Silverman sent me a text, forwarded from Eddie-boy.
Disappointed, guys, but may b we can talk again. What say?
“Tell him to go to hell,” said Angel.
“Actually, I want to talk to him.”
“You’re the only one who does.”
“You heard him. Says he’s got a god. I think I’d like to know about that.”
“I’m sure he’ll be happy to tell you.”
She slept most of the way south. At one point, she stirred, and I thought she said something, but when I listened, she was singing, softly at first—that weird, disjointed stuff she liked to listen to—Berg, Messiaen, whatever.
She was singing and her hands moved and her body started shaking and she got so agitated that I leaned across and woke her, and she started up, staring round as if she’d no idea where she was. She sucked in air like she’d been drowning.
“What’ve you done?” she said.
Her hands were raised. She pulled at the seat belt.
“You were having a bad dream,” I said. “I woke you.”
I heard her breathing, heavily, and then she sank back in her seat.
“It wasn’t a bad dream,” she said. “Or I don’t think it was . . .”
There is a wind farm on the plains of Indiana. It runs for miles and miles, long avenues of tall gray towers, each topped with a huge, three-vaned propeller; some turning slowly, others frozen into strange, suggestive attitudes: elegantly beckoning, or fending off, quizzical or curious . . . There is something beautiful and slightly eerie about it all, its size, its silence, and that weird trick of the mind by which these simple shapes resemble giant human effigies—the way a stick man or a smiley-face are instantly identified as human—as one of us.
They stand there like some primal memory, an army of long-vanished giants, reborn into the modern world.
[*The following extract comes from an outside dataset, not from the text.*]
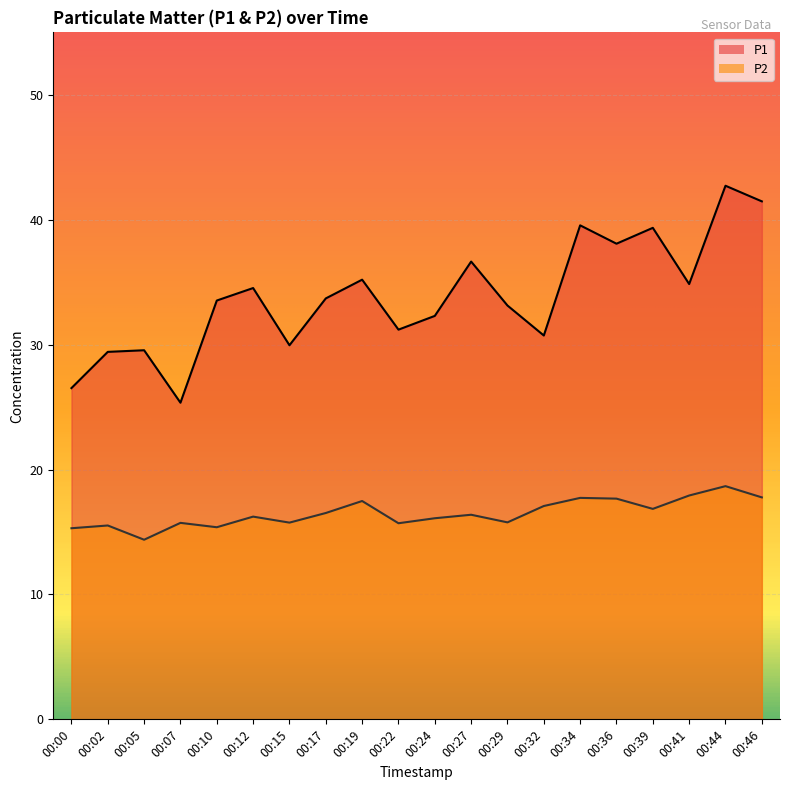

True or false: P2 and P1 intersect in this chart.

False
The Registry has factions that would sweep aside such installations, blow away the wind farms and the dams for HEP, the coal reactors and the nuclear sites, declare them all irrelevant and obsolete. New Heaven, new Earth: let the gods regain their hold, and run their fingers through the deep veins of the world, while the Registry, as ever, strains to keep them on the leash. In service, and not in control.